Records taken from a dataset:

------------------------------------------------------------------------

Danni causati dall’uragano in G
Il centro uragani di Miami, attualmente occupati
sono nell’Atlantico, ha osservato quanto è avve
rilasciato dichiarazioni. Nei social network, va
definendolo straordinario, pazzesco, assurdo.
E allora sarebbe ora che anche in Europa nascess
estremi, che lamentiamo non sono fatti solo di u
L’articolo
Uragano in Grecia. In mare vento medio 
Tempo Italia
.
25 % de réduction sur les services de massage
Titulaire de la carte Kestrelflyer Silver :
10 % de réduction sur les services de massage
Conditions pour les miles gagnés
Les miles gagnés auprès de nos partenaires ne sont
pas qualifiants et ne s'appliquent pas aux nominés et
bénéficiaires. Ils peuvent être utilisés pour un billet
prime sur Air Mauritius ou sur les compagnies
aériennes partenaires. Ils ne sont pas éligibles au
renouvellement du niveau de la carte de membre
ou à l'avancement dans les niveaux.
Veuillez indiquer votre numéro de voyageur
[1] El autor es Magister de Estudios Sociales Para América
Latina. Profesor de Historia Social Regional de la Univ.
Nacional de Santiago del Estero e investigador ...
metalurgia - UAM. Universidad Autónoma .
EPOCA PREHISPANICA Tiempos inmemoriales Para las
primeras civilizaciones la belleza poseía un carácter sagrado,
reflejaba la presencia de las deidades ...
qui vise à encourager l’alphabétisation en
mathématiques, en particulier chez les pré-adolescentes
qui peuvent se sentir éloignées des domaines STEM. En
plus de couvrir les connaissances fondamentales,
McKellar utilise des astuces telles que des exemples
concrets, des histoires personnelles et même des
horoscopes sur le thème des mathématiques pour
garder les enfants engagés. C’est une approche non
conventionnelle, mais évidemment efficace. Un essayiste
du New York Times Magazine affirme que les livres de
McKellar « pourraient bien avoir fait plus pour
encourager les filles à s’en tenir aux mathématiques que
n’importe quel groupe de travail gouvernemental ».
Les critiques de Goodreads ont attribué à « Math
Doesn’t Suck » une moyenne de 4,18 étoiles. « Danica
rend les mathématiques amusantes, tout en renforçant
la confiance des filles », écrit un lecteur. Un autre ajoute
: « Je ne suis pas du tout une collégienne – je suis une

------------------------------------------------------------------------

WHAT THIS TASK INVOLVES
Recast the listing as a Markdown table with the columns "Row" and "Line", starting at its first line and ending at the line that contains "reflejaba la presencia de las deidades ...", with both ends included. Number each row and leave out blank lines.

WRITTEN ANSWER
| Row | Line |
|---|---|
| 1 | Danni causati dall’uragano in G |
| 2 | Il centro uragani di Miami, attualmente occupati |
| 3 | sono nell’Atlantico, ha osservato quanto è avve |
| 4 | rilasciato dichiarazioni. Nei social network, va |
| 5 | definendolo straordinario, pazzesco, assurdo. |
| 6 | E allora sarebbe ora che anche in Europa nascess |
| 7 | estremi, che lamentiamo non sono fatti solo di u |
| 8 | L’articolo |
| 9 | Uragano in Grecia. In mare vento medio  |
| 10 | Tempo Italia |
| 11 | . |
| 12 | 25 % de réduction sur les services de massage |
| 13 | Titulaire de la carte Kestrelflyer Silver : |
| 14 | 10 % de réduction sur les services de massage |
| 15 | Conditions pour les miles gagnés |
| 16 | Les miles gagnés auprès de nos partenaires ne sont |
| 17 | pas qualifiants et ne s'appliquent pas aux nominés et |
| 18 | bénéficiaires. Ils peuvent être utilisés pour un billet |
| 19 | prime sur Air Mauritius ou sur les compagnies |
| 20 | aériennes partenaires. Ils ne sont pas éligibles au |
| 21 | renouvellement du niveau de la carte de membre |
| 22 | ou à l'avancement dans les niveaux. |
| 23 | Veuillez indiquer votre numéro de voyageur |
| 24 | [1] El autor es Magister de Estudios Sociales Para América |
| 25 | Latina. Profesor de Historia Social Regional de la Univ. |
| 26 | Nacional de Santiago del Estero e investigador ... |
| 27 | metalurgia - UAM. Universidad Autónoma . |
| 28 | EPOCA PREHISPANICA Tiempos inmemoriales Para las |
| 29 | primeras civilizaciones la belleza poseía un carácter sagrado, |
| 30 | reflejaba la presencia de las deidades ... |